But the single most lasting, recurring struggle for me has been my sense of being in body, embodied. I have written about this in the past in different forms (Apology to My Body).
Each time this sense comes up, it’s like a background, low-level static itchiness from the inside out that is separate from how I experience mental anxiety. Like an inability to fully be at home where my home is, and like I should consider escaping. Intellectually, I have connected this to four years of wearing a stiff, plastic back brace in high school, because every time I meditate on it to seek an answer, the “dis-comfort” is felt around the torso.
Emotionally, it has impacted my life in similar ways to people who have experienced far more severe body trauma or abusive childhoods. (Since I experienced neither but have been drawn to people who have, this has confounded my quest to heal myself and constantly wonder why? how?). This body sense has recurred for 3-1/2 decades and I believe now in hindsight may be a root of many actions I took – moving 30 times in a decade, difficulty with intimate relationships, and confining my life’s work to a desk chair, to name a few. I began to wonder whether physical confinement coinciding with brain development during teen years left me with a sense of a “phantom” experience of my own core body, as people with prosthetic limbs describe for a limb that is not there.

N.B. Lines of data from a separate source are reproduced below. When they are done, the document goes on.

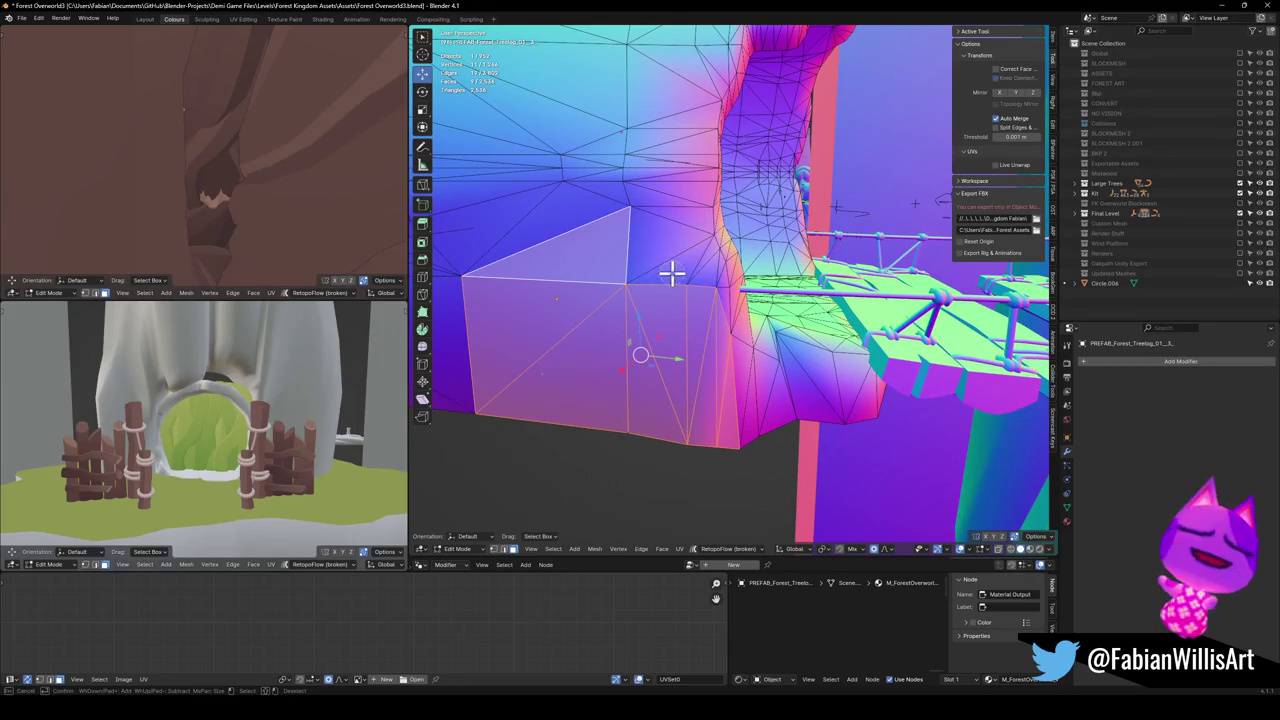
mouse_move(712, 285)
mouse_down()
mouse_move(651, 314)
mouse_move(680, 283)
mouse_move(663, 288)
mouse_up()
key(g)
key(x)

During my Compassion Diet this month, I worked with replacing judgments about body with compassion statements about acceptance. And I recorded a guided meditation for myself that spontaneously arose where a thin wire of golden light emanates from the base of the spine (some will immediately recognize this as the root chakra) and winds itself around my torso up to my shoulders like a cocoon. The light has tensile strength of spider thread, and it is just as flexible, free flowing. It feels like a cocoon of safety and nourishment. When I feel into that meditation, it is healing, and I suspect a similar type of visualization might be healing for anyone with any area of body discomfort.

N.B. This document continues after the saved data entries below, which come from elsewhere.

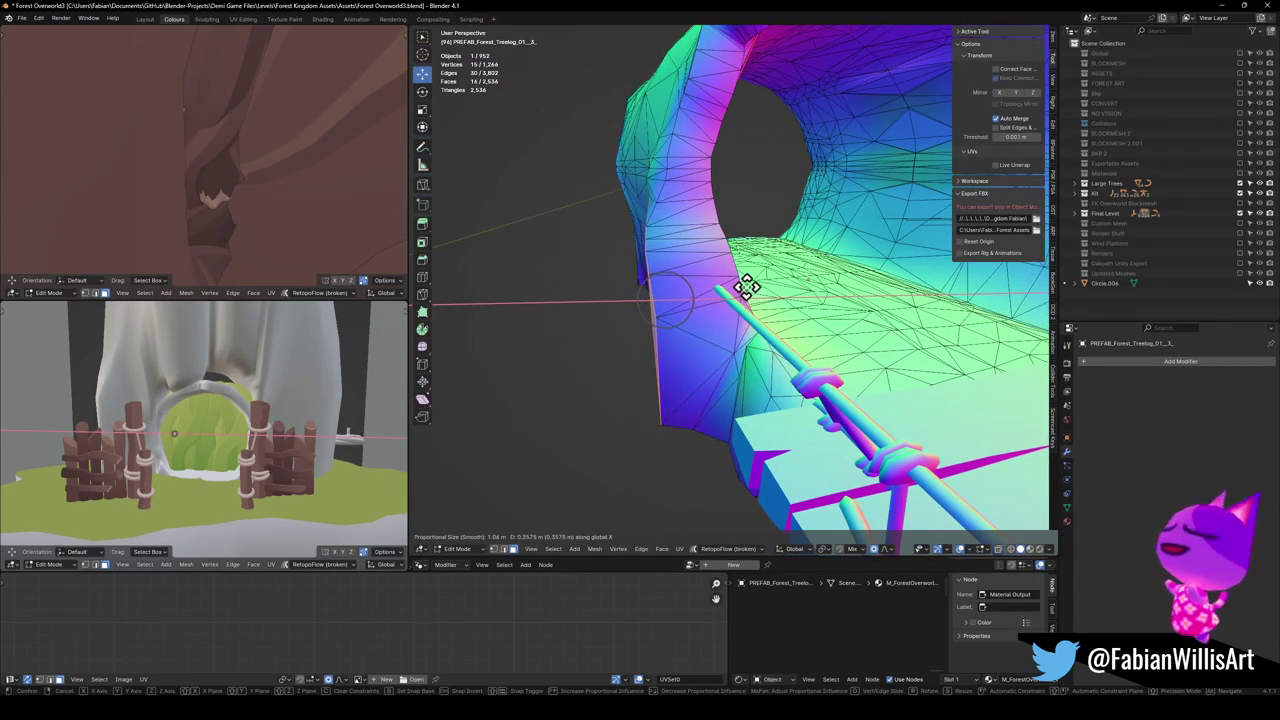
click(651, 294)
mouse_move(651, 294)
mouse_down()
mouse_move(703, 286)
mouse_move(669, 289)
mouse_move(632, 171)
mouse_move(640, 182)
mouse_up()
Soft-move another log vertex along X, clear the selection, and return to Object Mode.
key(alt+a)
key(g)
key(x)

During a month focused on nourishing the body with optimized nutrition, mental and spiritual tools, I encountered the helpful book, In Touch, below at precisely the right moment. I highly recommend it to anyone who struggles with a chronic disconnect or discomfort in their own skin. I love how the practices throughout each chapter are called “experiments,” and the personal stories of both author and clients are powerful lessons for a wide range of experiences.
To be honest, I have not completely finished the book yet, but one teaching I find especially helpful is “Four Stages of Groundedness: No ground (I am not in my body), foreground (I am in my body), background (my body is in me), and homeground (everything is my body).” (page 110). This has helped me have greater appreciation for when my awareness is flipping between any of these states.
A fantastic film I “accidentally” discovered with many favorite teachers (even the ladybug makes an appearance), and it dovetails my work of learning ease in the body. The documentary provided a revelation about the paid work I do when I watched Marina Abramovic‘s stunning exhibition of “presence” at MOMA. I recognized for the first time a clue about my sacred purpose in 25 years of transcribing people’s spoken word. Rather than not being the purpose I would have chosen for myself or somehow a less than desirable profession, it is in fact sacred because I listen with 100% presence, experiencing emotions of speakers while capturing their words. I have sat nearly motionless 8-10 hours at a time in a chair keyboarding daily for 25 years and have been spared physical injury of repetitive syndrome. That feels like a near miracle or supported by the sacred. Anyway, enjoy the film if you can on Netflix.